PROBLEM TO WORK ON: The listing below is to be transcribed exactly.

Top of TASK INPUTS

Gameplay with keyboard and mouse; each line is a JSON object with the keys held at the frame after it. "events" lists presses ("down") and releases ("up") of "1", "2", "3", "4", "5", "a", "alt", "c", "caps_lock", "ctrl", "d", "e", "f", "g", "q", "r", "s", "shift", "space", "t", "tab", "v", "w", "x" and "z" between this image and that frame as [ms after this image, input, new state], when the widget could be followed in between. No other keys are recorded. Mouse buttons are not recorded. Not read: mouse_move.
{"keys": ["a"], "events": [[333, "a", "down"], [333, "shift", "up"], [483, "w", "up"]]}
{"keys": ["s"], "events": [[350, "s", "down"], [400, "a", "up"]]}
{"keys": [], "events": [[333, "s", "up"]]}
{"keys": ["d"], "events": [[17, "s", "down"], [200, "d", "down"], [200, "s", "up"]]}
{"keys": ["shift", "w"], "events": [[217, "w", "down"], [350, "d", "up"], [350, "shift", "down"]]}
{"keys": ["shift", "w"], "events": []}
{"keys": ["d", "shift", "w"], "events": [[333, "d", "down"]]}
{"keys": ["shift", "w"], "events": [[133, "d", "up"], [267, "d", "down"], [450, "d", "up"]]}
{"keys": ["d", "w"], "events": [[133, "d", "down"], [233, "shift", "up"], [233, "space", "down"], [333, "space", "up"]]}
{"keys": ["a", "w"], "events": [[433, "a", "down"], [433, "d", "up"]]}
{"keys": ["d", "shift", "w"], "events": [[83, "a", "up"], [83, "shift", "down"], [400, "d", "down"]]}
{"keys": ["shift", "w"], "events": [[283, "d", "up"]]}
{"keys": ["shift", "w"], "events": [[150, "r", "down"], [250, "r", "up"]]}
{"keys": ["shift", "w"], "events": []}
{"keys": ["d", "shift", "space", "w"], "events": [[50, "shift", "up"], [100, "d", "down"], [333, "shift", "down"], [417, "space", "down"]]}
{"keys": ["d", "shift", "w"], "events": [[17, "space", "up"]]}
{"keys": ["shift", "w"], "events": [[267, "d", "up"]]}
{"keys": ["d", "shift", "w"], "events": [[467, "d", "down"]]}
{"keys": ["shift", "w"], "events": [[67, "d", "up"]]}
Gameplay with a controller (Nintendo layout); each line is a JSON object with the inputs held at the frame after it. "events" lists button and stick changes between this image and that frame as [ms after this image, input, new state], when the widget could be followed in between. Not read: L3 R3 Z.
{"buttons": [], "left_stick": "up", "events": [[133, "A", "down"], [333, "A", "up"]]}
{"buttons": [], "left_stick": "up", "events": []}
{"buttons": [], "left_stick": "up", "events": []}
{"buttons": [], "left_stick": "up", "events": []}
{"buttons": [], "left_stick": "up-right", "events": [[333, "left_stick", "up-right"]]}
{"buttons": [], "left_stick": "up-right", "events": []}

Bottom of TASK INPUTS

COMPLETED TASK:
Gameplay with keyboard and mouse; each line is a JSON object with the keys held at the frame after it. "events" lists presses ("down") and releases ("up") of "1", "2", "3", "4", "5", "a", "alt", "c", "caps_lock", "ctrl", "d", "e", "f", "g", "q", "r", "s", "shift", "space", "t", "tab", "v", "w", "x" and "z" between this image and that frame as [ms after this image, input, new state], when the widget could be followed in between. No other keys are recorded. Mouse buttons are not recorded. Not read: mouse_move.
{"keys": ["a"], "events": [[333, "a", "down"], [333, "shift", "up"], [483, "w", "up"]]}
{"keys": ["s"], "events": [[350, "s", "down"], [400, "a", "up"]]}
{"keys": [], "events": [[333, "s", "up"]]}
{"keys": ["d"], "events": [[17, "s", "down"], [200, "d", "down"], [200, "s", "up"]]}
{"keys": ["shift", "w"], "events": [[217, "w", "down"], [350, "d", "up"], [350, "shift", "down"]]}
{"keys": ["shift", "w"], "events": []}
{"keys": ["d", "shift", "w"], "events": [[333, "d", "down"]]}
{"keys": ["shift", "w"], "events": [[133, "d", "up"], [267, "d", "down"], [450, "d", "up"]]}
{"keys": ["d", "w"], "events": [[133, "d", "down"], [233, "shift", "up"], [233, "space", "down"], [333, "space", "up"]]}
{"keys": ["a", "w"], "events": [[433, "a", "down"], [433, "d", "up"]]}
{"keys": ["d", "shift", "w"], "events": [[83, "a", "up"], [83, "shift", "down"], [400, "d", "down"]]}
{"keys": ["shift", "w"], "events": [[283, "d", "up"]]}
{"keys": ["shift", "w"], "events": [[150, "r", "down"], [250, "r", "up"]]}
{"keys": ["shift", "w"], "events": []}
{"keys": ["d", "shift", "space", "w"], "events": [[50, "shift", "up"], [100, "d", "down"], [333, "shift", "down"], [417, "space", "down"]]}
{"keys": ["d", "shift", "w"], "events": [[17, "space", "up"]]}
{"keys": ["shift", "w"], "events": [[267, "d", "up"]]}
{"keys": ["d", "shift", "w"], "events": [[467, "d", "down"]]}
{"keys": ["shift", "w"], "events": [[67, "d", "up"]]}
Gameplay with a controller (Nintendo layout); each line is a JSON object with the inputs held at the frame after it. "events" lists button and stick changes between this image and that frame as [ms after this image, input, new state], when the widget could be followed in between. Not read: L3 R3 Z.
{"buttons": [], "left_stick": "up", "events": [[133, "A", "down"], [333, "A", "up"]]}
{"buttons": [], "left_stick": "up", "events": []}
{"buttons": [], "left_stick": "up", "events": []}
{"buttons": [], "left_stick": "up", "events": []}
{"buttons": [], "left_stick": "up-right", "events": [[333, "left_stick", "up-right"]]}
{"buttons": [], "left_stick": "up-right", "events": []}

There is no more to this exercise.